Hussain’s land was taken in 2018 but the process has intensified in recent years.The road, along with other highways and railways, is also swallowing swathes of orchards prized for their almonds, apples and other fruit in the disputed Himalayan region.

Indian Prime Minister Narendra Modi’s Hindu-nationalist government, which imposed direct rule in 2019, says that the multi-billion-dollar drive is bringing a “new era of peace” and “unprecedented development”.

Authorities say construction within 500 metres (yards) on either side of the highway around Srinagar is banned. But last year, authorities unveiled plans to build more than 20 “satellite townships” along the route, with drawings showing highrise developments it called a “Pearl in the Paradise”.

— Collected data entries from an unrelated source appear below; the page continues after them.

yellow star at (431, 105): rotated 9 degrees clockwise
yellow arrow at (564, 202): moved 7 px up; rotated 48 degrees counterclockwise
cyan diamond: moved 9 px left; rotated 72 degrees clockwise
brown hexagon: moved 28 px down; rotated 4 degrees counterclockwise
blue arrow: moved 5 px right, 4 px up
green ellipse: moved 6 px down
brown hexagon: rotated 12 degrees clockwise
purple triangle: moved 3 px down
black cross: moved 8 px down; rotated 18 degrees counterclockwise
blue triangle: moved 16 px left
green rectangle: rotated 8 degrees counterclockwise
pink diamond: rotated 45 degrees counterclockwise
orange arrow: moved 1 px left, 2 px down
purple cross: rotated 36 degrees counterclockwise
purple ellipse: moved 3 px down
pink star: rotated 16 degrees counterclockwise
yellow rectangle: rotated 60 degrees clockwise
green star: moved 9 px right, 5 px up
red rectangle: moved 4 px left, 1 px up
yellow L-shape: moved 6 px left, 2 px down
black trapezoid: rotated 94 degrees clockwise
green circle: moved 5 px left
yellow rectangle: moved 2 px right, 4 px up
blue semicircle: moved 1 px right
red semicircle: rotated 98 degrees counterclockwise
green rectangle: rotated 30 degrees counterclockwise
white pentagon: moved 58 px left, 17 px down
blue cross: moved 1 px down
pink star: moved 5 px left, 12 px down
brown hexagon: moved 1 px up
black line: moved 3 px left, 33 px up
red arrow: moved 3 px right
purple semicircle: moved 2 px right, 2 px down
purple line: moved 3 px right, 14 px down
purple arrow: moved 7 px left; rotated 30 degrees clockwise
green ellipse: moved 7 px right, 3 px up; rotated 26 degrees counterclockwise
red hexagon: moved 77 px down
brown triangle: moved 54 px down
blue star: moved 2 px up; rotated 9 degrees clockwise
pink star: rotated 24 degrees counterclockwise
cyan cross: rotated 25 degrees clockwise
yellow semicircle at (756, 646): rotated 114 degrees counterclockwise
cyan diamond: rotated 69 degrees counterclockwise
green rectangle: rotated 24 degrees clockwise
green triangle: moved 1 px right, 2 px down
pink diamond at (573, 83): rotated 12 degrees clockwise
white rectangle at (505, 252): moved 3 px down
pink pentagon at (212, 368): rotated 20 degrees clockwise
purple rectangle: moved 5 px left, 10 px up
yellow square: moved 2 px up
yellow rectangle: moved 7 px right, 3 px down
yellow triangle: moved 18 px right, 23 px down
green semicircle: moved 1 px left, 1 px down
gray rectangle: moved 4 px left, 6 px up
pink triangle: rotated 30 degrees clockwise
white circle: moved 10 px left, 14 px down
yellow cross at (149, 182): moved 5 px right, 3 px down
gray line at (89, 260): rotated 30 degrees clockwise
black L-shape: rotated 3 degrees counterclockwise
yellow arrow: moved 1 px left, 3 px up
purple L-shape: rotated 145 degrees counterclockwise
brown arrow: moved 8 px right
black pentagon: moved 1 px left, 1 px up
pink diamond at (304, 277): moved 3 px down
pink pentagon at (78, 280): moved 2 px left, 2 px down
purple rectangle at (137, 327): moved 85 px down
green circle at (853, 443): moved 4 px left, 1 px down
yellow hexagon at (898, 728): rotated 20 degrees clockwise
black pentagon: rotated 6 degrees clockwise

Kashmiri political parties are demanding to know who the housing is for, accusing Modi’s government of wanting to change Kashmir’s demographic makeup to create a Hindu majority—something the authorities do not comment on.

“Kashmiri farmers... are being dispossessed of their land and livelihoods in the name of Indian development as ‘a gift’ for Kashmir,” Osuri told AFP. She called the project a bid to “‘Hinduise’ Kashmir at the expense of Kashmiri Muslims”.

After New Delhi ended occupied Kashmir’s constitutionally enshrined partial autonomy in 2019, land laws also changed. That allowed all Indians to buy land in Kashmir for the first time. “This is a land grab in plain sight,” said Waheed Ur Rehman Para, a member of Kashmir’s local assembly.Many say that has undermined previous land reforms that granted ownership or farming rights to hundreds of thousands of people.